Kilkenny’s Paul Murphy and Brian Hogan challenge Patrick Maher of Tipperary in the drawn All-Ireland final of 2014. Photograph: Dan Sheridan
Croke Park, September 7th 2014: Kilkenny 3-22 Tipperary 1-28
A couple of weeks after Kilkenny and Tipperary produced this epic to end all epics, I got an email from a couple of Danish journalists who had been in town on a junket that weekend. Fáilte Ireland had given them the works, including a day out at the hurling final, and now that they had to write about it, they wanted to know more about the GAA. Was it really true the players weren’t paid? Were they really okay with that?

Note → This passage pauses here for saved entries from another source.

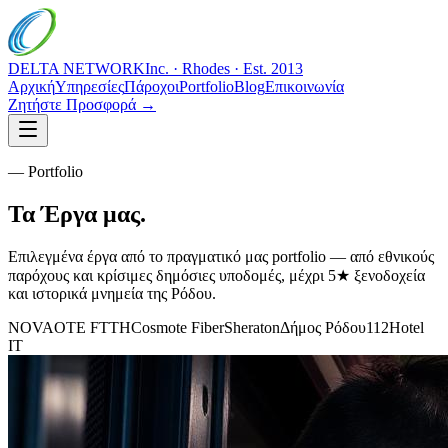
DELTA NETWORK
Inc. · Rhodes · Est. 2013
Αρχική
Υπηρεσίες
Πάροχοι
Portfolio
Blog
Επικοινωνία
Ζητήστε Προσφορά →
— Portfolio
Τα
Έργα
μας.
Επιλεγμένα έργα από το πραγματικό μας portfolio — από εθνικούς
παρόχους και κρίσιμες δημόσιες υποδομές, μέχρι 5★ ξενοδοχεία
και ιστορικά μνημεία της Ρόδου.
NOVA
OTE FTTH
Cosmote Fiber
Sheraton
Δήμος Ρόδου
112
Hotel
IT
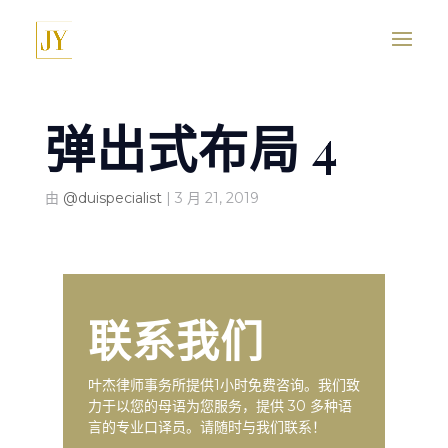
弹出式布局 4
由
@duispecialist
|
3 月 21, 2019
联系我们
叶杰律师事务所提供1小时免费咨询。我们致
力于以您的母语为您服务，提供 30 多种语
言的专业口译员。请随时与我们联系！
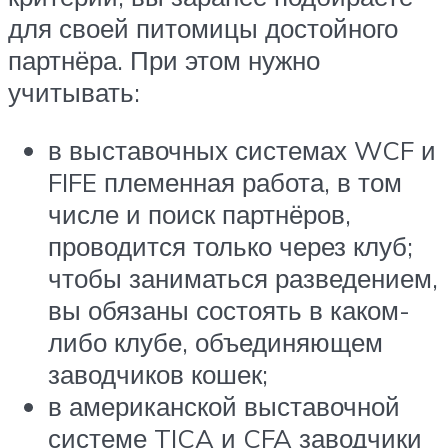
для своей питомицы достойного
партнёра. При этом нужно
учитывать:
в выставочных системах WCF и
FIFE племенная работа, в том
числе и поиск партнёров,
проводится только через клуб;
чтобы заниматься разведением,
вы обязаны состоять в каком-
либо клубе, объединяющем
заводчиков кошек;
в американской выставочной
системе TICA и CFA заводчики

What problems are there in the GAA?
After giving them the answers - yes; yes and no; how long have you got? - I felt it was only right to let them know that they hadn’t just been at any run of the mill match that day. “Not every hurling game is that good,” I told them. “And not all players are able to play that well. The whole country was in a state of wonder for a few days after it.”
Even if reading that back now feels like I might have been over-egging it a touch (Really Mal? The whole country?), it nonetheless makes picking a moment of the decade a terribly simple task. How many games in any sport made you feel the need to claim a state of wonder? Would you get one a year? Five a decade?
In a way, the drawn All-Ireland final of 2014 has been slightly diminished over time by the simple fact of what Kilkenny did to ensure the replay wouldn’t be the same sort of game. But taken on its own merits, it stands above all the other monumental games in a decade that had plenty of them.
Richie Hogan and Seamus Callanan were on another planet. Bonner Maher was the keystone of the Tipp attack, scoring a goal and drawing a penalty. Richie Power chipped in with a wizard-wristed 2-1. On a day when the teams split 4-50 between them, there were still huge defensive displays from Cathal Barrett and Paul Murphy.
Here’s what it was, actually. In the 44th minute, a long strike from Brendan Maher tailed just wide of the Canal End goal. The next time either side struck a wide was when John O’Dwyer’s injury-time free to win it all had to go to Hawkeye. For half an hour of hurling when the stakes were highest and the tension deepest and the punishment for missing was absolute, nobody did.
A few days? You’d be in a state of wonder at it even now.